Former Deutsche Bank Dealers Have Been Found Guilty
In the United States, two former Deutsche Bank dealers have been found guilty of fraudulent transactions.The jury of a federal court in Chicago found that the two other market participants have deceived with false orders for precious metal futures contracts, as the US Department of Justice announced.The prosecution accuses them of conspiracy lasting several years.Both worked occasionally in London for Deutsche Bank.According to the court, the two dealers manipulated gold and silver prices through "spoofing". Buy or sell orders are simulated in order to steer prices in the desired direction. In principle, "spoofing" works like this: Traders place orders on the futures market that they do not want to execute - and delete them later. With the dummy orders, they simulate an interest that does not even exist. In doing so, they ensure, for example, that other market participants buy the precious metal in anticipation of a rising gold price - and because of the higher demand, the price actually rises.

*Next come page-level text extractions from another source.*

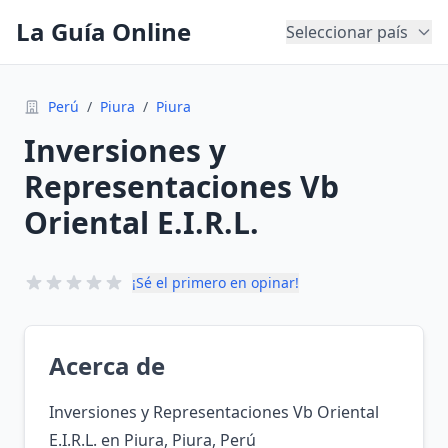
La Guía Online
Seleccionar país
Perú
/
Piura
/
Piura
Inversiones y
Representaciones Vb
Oriental E.I.R.L.
¡Sé el primero en opinar!
Acerca de
Inversiones y Representaciones Vb Oriental
E.I.R.L. en Piura, Piura, Perú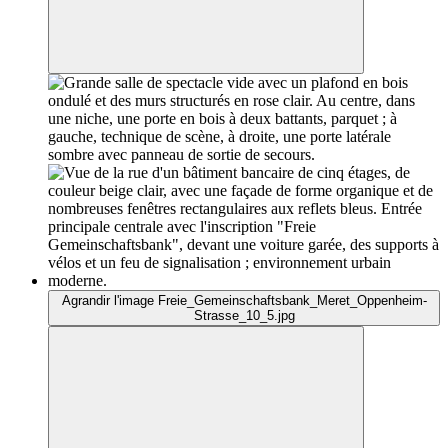
Agrandir l'image Freie_Gemeinschaftsbank_Meret_Oppenheim-
Strasse_10_5.jpg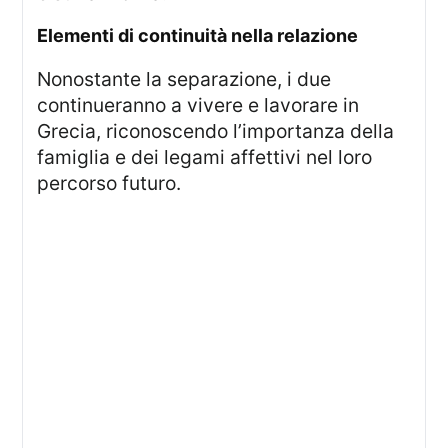
elementi di continuità nella relazione
Nonostante la separazione, i due
continueranno a vivere e lavorare in
Grecia, riconoscendo l’importanza della
famiglia e dei legami affettivi nel loro
percorso futuro.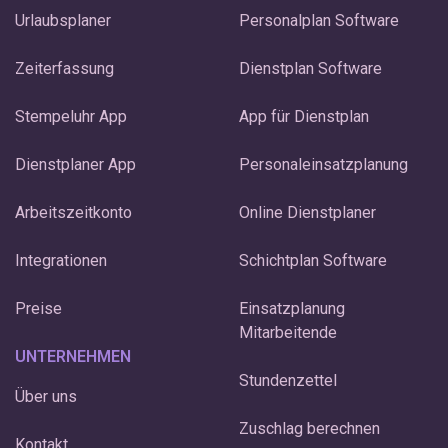
Urlaubsplaner
Personalplan Software
Zeiterfassung
Dienstplan Software
Stempeluhr App
App für Dienstplan
Dienstplaner App
Personaleinsatzplanung
Arbeitszeitkonto
Online Dienstplaner
Integrationen
Schichtplan Software
Preise
Einsatzplanung
Mitarbeitende
UNTERNEHMEN
Stundenzettel
Über uns
Zuschlag berechnen
Kontakt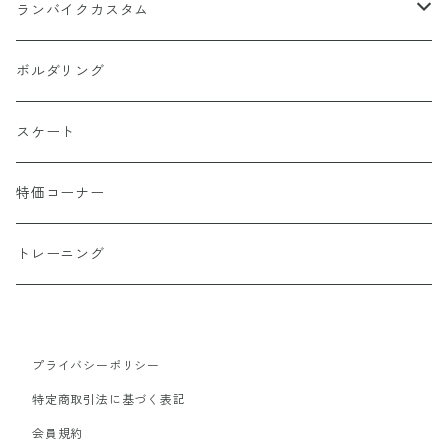
ランバイクカスタム
ホイール周り（チューブ・タイヤ含む）
ボルダリング
ヘッドギア周り
スケート
ハンドル周り
特価コーナー
シート周り
トレーニング
アパレル
プライバシーポリシー
作業・工賃
特定商取引法に基づく表記
会員規約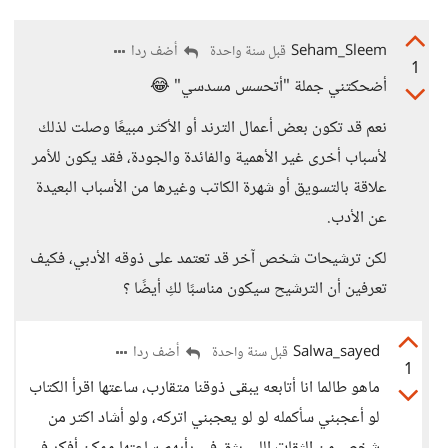
Seham_Sleem
أضف ردا
قبل سنة واحدة
1
أضحكتني جملة "أتحسس مسدسي" 😂
نعم قد تكون بعض أعمال الترند أو الأكثر مبيعًا وصلت لذلك
لأسباب أخرى غير الأهمية والفائدة والجودة، فقد يكون للأمر
علاقة بالتسويق أو شهرة الكاتب وغيرها من الأسباب البعيدة
عن الأدب.
لكن ترشيحات شخص آخر قد تعتمد على ذوقه الأدبي، فكيف
تعرفين أن الترشيح سيكون مناسبًا لكِ أيضًا ؟
Salwa_sayed
أضف ردا
قبل سنة واحدة
1
ماهو طالما انا أتابعه يبقى ذوقنا متقارب، ساعتها اقرأ الكتاب
لو أعجبني سأكمله لو لو يعجبني اتركه، ولو أشاد اكتر من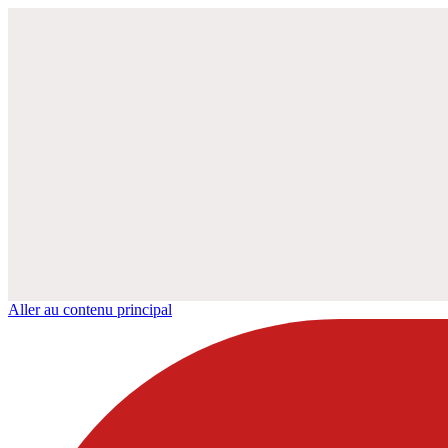
Aller au contenu principal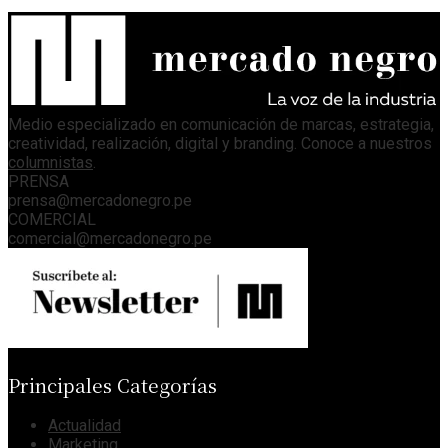
Medio especializado en comunicación de marcas, estrategia,
creatividad, realización, digital y branding. Conoce a nuestros
columnistas
.
PRENSA
prensa@mercadonegro.pe
COMERCIAL
comercial@mercadonegro.pe
Principales Categorías
Actualidad
Marketing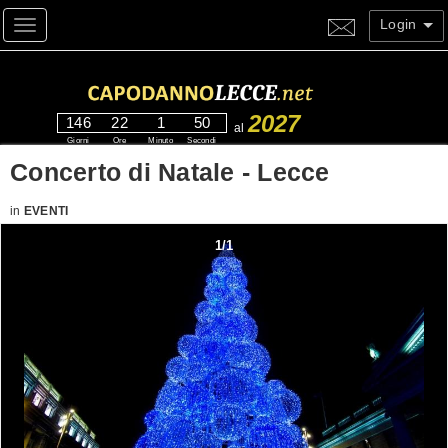
Login
Toggle navigation
2027
146
22
1
50
al
Giorni
Ore
Minuto
Secondi
Concerto di Natale - Lecce
in
EVENTI
1
/
1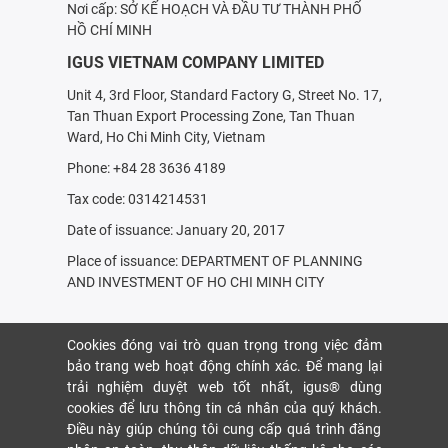
Nơi cấp: SỞ KẾ HOẠCH VÀ ÐẦU TƯ THÀNH PHỐ
HỒ CHÍ MINH
IGUS VIETNAM COMPANY LIMITED
Unit 4, 3rd Floor, Standard Factory G, Street No. 17,
Tan Thuan Export Processing Zone, Tan Thuan
Ward, Ho Chi Minh City, Vietnam
Phone: +84 28 3636 4189
Tax code: 0314214531
Date of issuance: January 20, 2017
Place of issuance: DEPARTMENT OF PLANNING
AND INVESTMENT OF HO CHI MINH CITY
Cookies đóng vai trò quan trọng trong việc đảm
bảo trang web hoạt động chính xác. Để mang lại
trải nghiệm duyệt web tốt nhất, igus® dùng
cookies để lưu thông tin cá nhân của quý khách.
Điều này giúp chúng tôi cung cấp quá trình đăng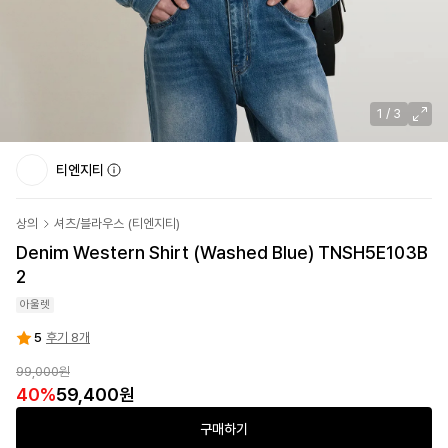
1
/
3
티엔지티
상의
셔츠/블라우스
(
티엔지티
)
Denim Western Shirt (Washed Blue) TNSH5E103B
2
아울렛
5
후기 8개
99,000원
40
%
59,400원
구매하기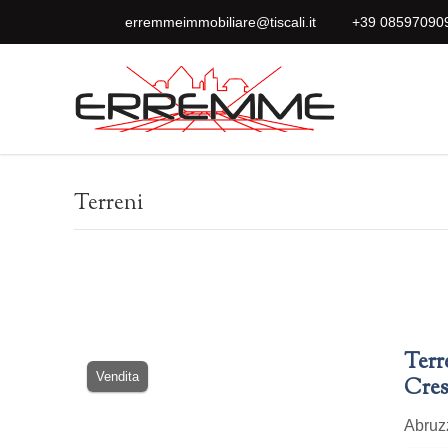
erremmeimmobiliare@tiscali.it
+39 08597090
Terreni
Terr
Vendita
Cres
Abru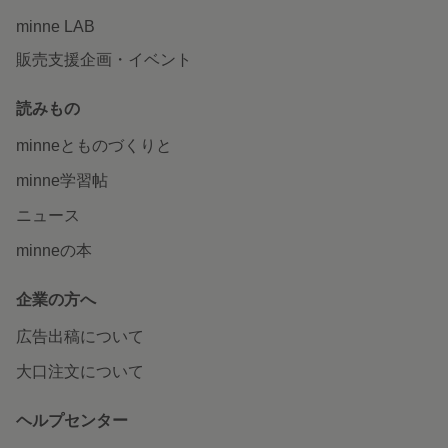
minne LAB
販売支援企画・イベント
読みもの
minneとものづくりと
minne学習帖
ニュース
minneの本
企業の方へ
広告出稿について
大口注文について
ヘルプセンター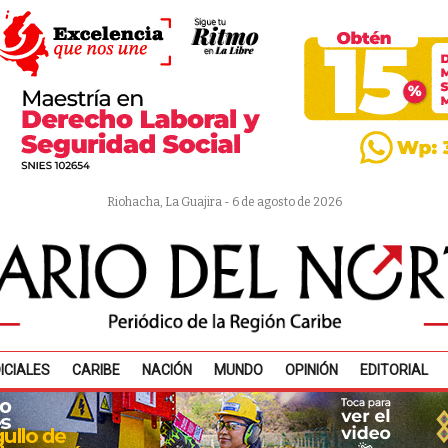
Riohacha, La Guajira - 6 de agosto de 2026
ICIALES
CARIBE
NACIÓN
MUNDO
OPINIÓN
EDITORIAL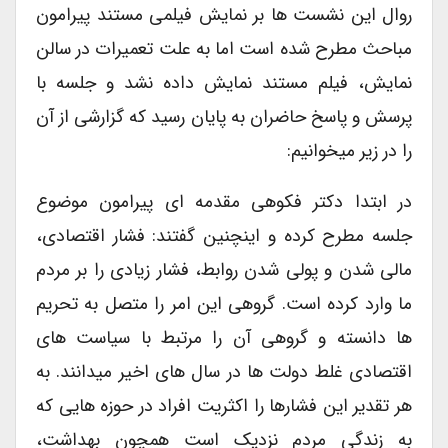
روال این نشست ها بر نمایش فیلمی مستند پیرامون
مباحث مطرح شده است اما به علت تعمیرات در سالن
نمایش، فیلم مستند نمایش داده نشد و جلسه با
پرسش و پاسخ حاضران به پایان رسید که گزارشی از آن
را در زیر میخوانیم:
در ابتدا دکتر فکوهی مقدمه ای پیرامون موضوع
جلسه مطرح کرده و اینچنین گفتند: فشار اقتصادی،
مالی شدن و پولی شدن روابط، فشار زیادی را بر مردم
ما وارد کرده است. گروهی این امر را متصل به تحریم
ها دانسته و گروهی آن را مرتبط با سیاست های
اقتصادی غلط دولت ها در سال های اخیر میدانند. به
هر تقدیر این فشارها را اکثریت افراد در حوزه هایی که
به زندگی مردم نزدیک است همچون بهداشت،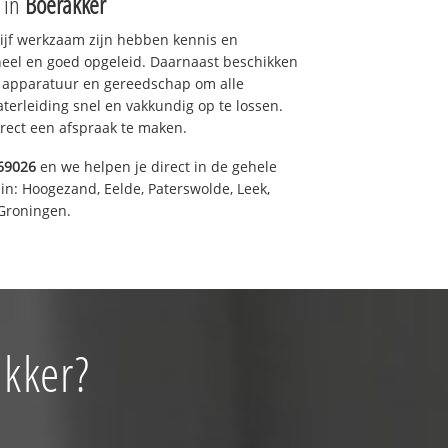
e in
Boerakker
drijf werkzaam zijn hebben kennis en
eel en goed opgeleid. Daarnaast beschikken
e apparatuur en gereedschap om alle
erleiding snel en vakkundig op te lossen.
rect een afspraak te maken.
69026
en we helpen je direct in de gehele
in: Hoogezand, Eelde, Paterswolde, Leek,
Groningen.
akker?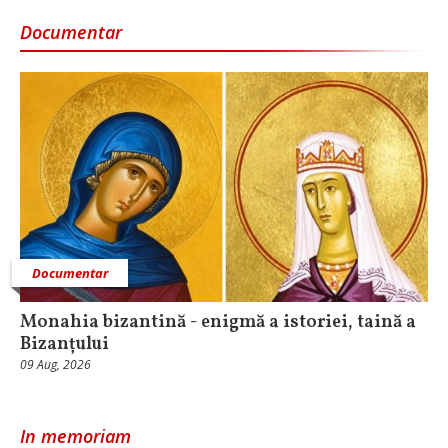
Documentar
Documentar
Monahia bizantină - enigmă a istoriei, taină a
Bizanțului
09 Aug, 2026
In memoriam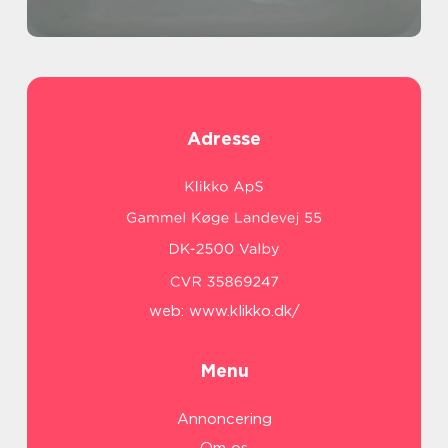
Adresse
web:
www.klikko.dk/
Menu
Annoncering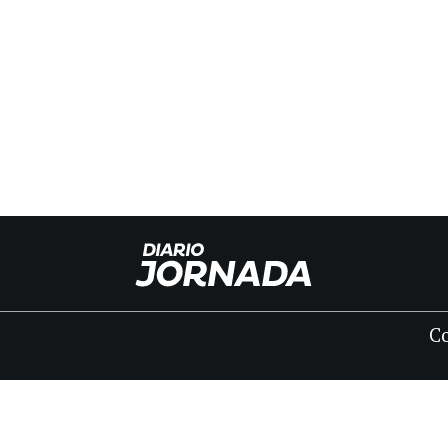
C
INICIO
CLASIFICADOS
FÚNEBRES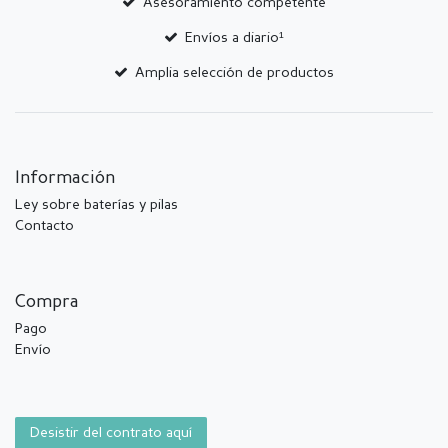
Asesoramiento competente
Envíos a diario¹
Amplia selección de productos
Información
Ley sobre baterías y pilas
Contacto
Compra
Pago
Envío
Desistir del contrato aquí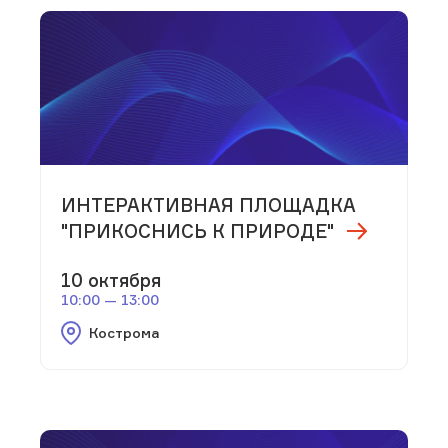
ИНТЕРАКТИВНАЯ ПЛОЩАДКА
"ПРИКОСНИСЬ К ПРИРОДЕ"
10 октября
10:00 — 13:00
Кострома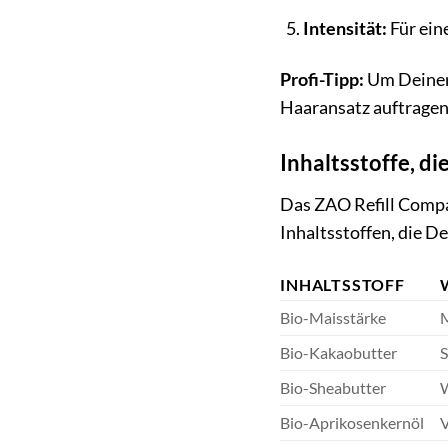
Intensität:
Für ein
Profi-Tipp:
Um Deinem 
Haaransatz auftragen
Inhaltsstoffe, di
Das ZAO Refill Compa
Inhaltsstoffen, die D
INHALTSSTOFF
Bio-Maisstärke
M
Bio-Kakaobutter
S
Bio-Sheabutter
W
Bio-Aprikosenkernöl
V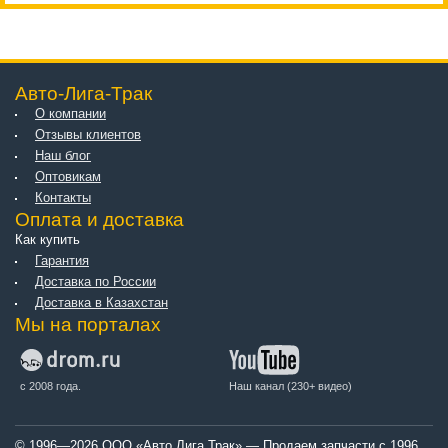
Авто-Лига-Трак
О компании
Отзывы клиентов
Наш блог
Оптовикам
Контакты
Оплата и доставка
Как купить
Гарантия
Доставка по России
Доставка в Казахстан
Мы на порталах
с 2008 года.
Наш канал (230+ видео)
© 1996—2026 ООО «Авто Лига Трак» — Продаем запчасти с 1996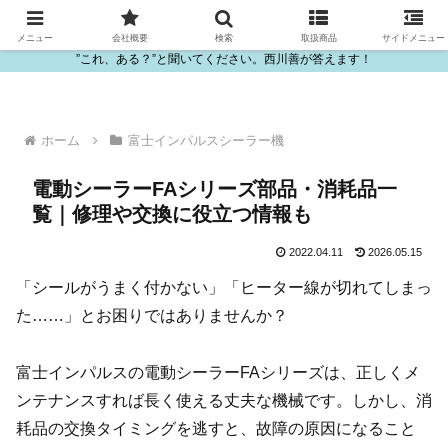
ビニール・プラスチック製品の卸販売は西川善
メニュー
会社概要
検索
取扱商品
サイドメニュー
”これ、ある？”と聞いてください。西川善が答えます！
ホーム
富士インパルスシーラー機
電動シーラーFAシリーズ部品・消耗品一
覧｜修理や交換に役立つ情報も
2022.04.11
2026.05.15
「シールがうまく付かない」「ヒーター線が切れてしまっ
た……」とお困りではありませんか？
富士インパルスの電動シーラーFAシリーズは、正しくメ
ンテナンスすれば長く使える丈夫な機械です。しかし、消
耗品の交換タイミングを逃すと、故障の原因になること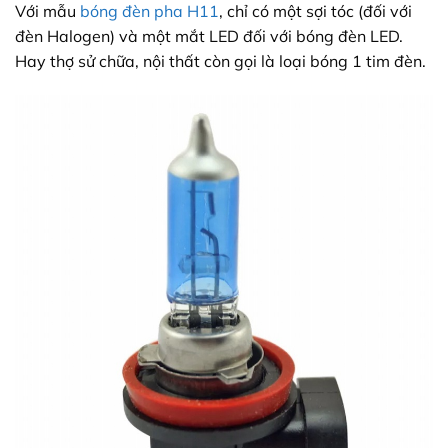
Với mẫu
bóng đèn pha H11
, chỉ có một sợi tóc (đối với
đèn Halogen) và một mắt LED đối với bóng đèn LED.
Hay thợ sử chữa, nội thất còn gọi là loại bóng 1 tim đèn.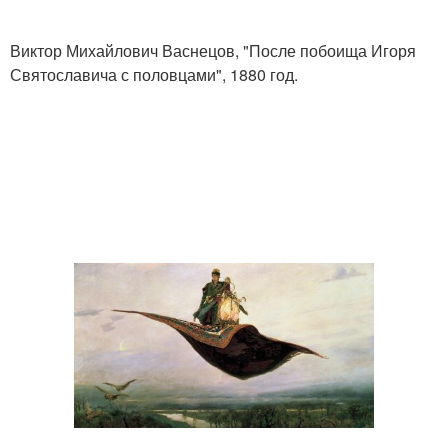
Виктор Михайлович Васнецов, "После побоища Игоря
Святославича с половцами", 1880 год.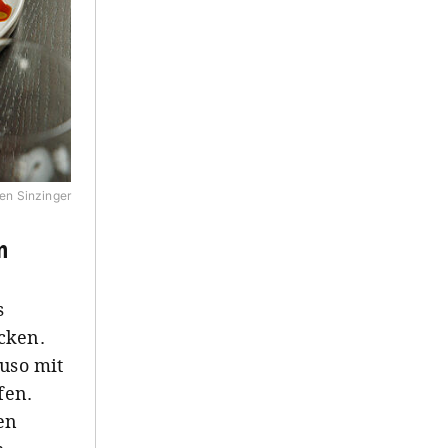
en Sinzinger
n
s
cken.
uso mit
fen.
en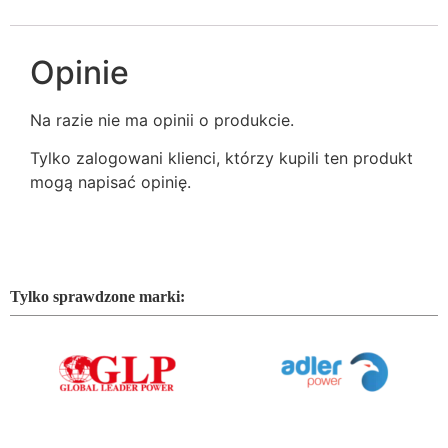
Opinie
Na razie nie ma opinii o produkcie.
Tylko zalogowani klienci, którzy kupili ten produkt
mogą napisać opinię.
Tylko sprawdzone marki: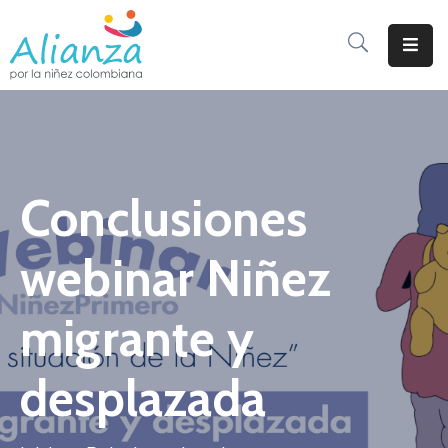
Inicio
La
Alianza
Conclusiones
Documentos
Prensa
webinar Niñez
Sé
Parte
migrante y
De
Alianza
desplazada
Participación
De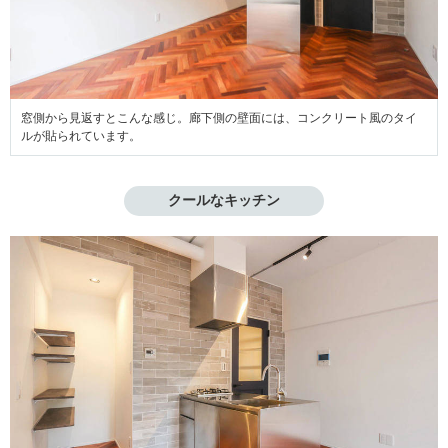
窓側から見返すとこんな感じ。廊下側の壁面には、コンクリート風のタイ
ルが貼られています。
クールなキッチン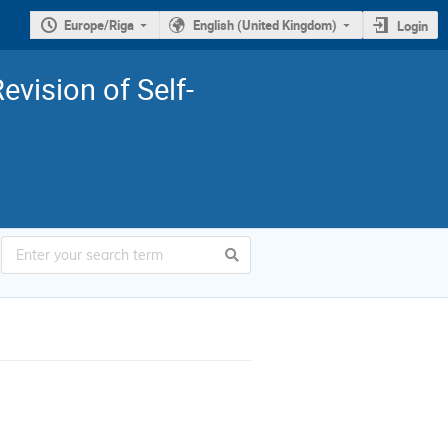
Europe/Riga
English (United Kingdom)
Login
Revision of Self-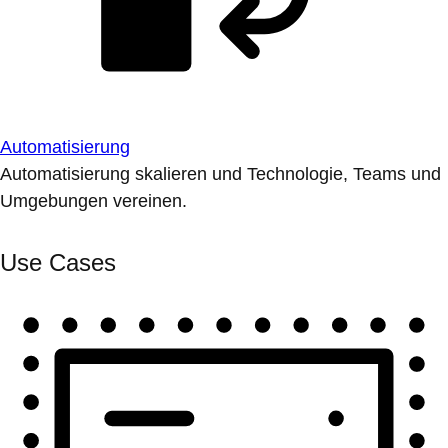
Automatisierung
Automatisierung skalieren und Technologie, Teams und
Umgebungen vereinen.
Use Cases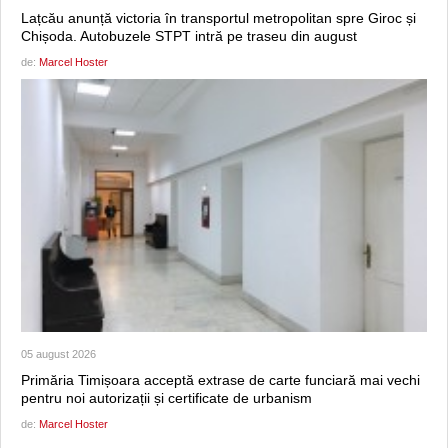
Lațcău anunță victoria în transportul metropolitan spre Giroc și
Chișoda. Autobuzele STPT intră pe traseu din august
de:
Marcel Hoster
05 august 2026
Primăria Timișoara acceptă extrase de carte funciară mai vechi
pentru noi autorizații și certificate de urbanism
de:
Marcel Hoster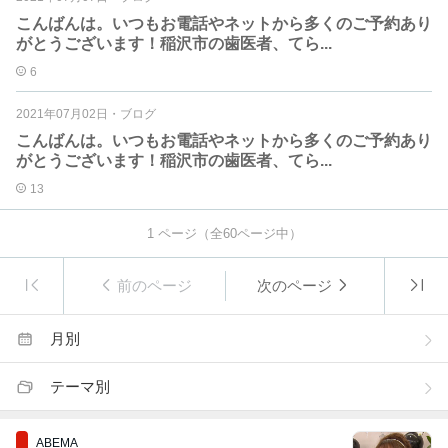
こんばんは。いつもお電話やネットから多くのご予約あり
がとうございます！稲沢市の歯医者、てら...
6
2021年07月02日
・
ブログ
こんばんは。いつもお電話やネットから多くのご予約あり
がとうございます！稲沢市の歯医者、てら...
13
1
ページ（全
60
ページ中）
前のページ
次のページ
月別
テーマ別
ABEMA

"Spoofing" was banned in the USA in 2009 under the so-called Dodd-Frank Act, which was aimed at preventing a new financial crisis. Withdrawal of orders is still allowed. However, it is illegal to place them without wanting to take them out.
One of the dealers was found guilty on seven counts and the other on three counts. In each case, there is a maximum penalty of 30 years. The verdict is scheduled for January 21st.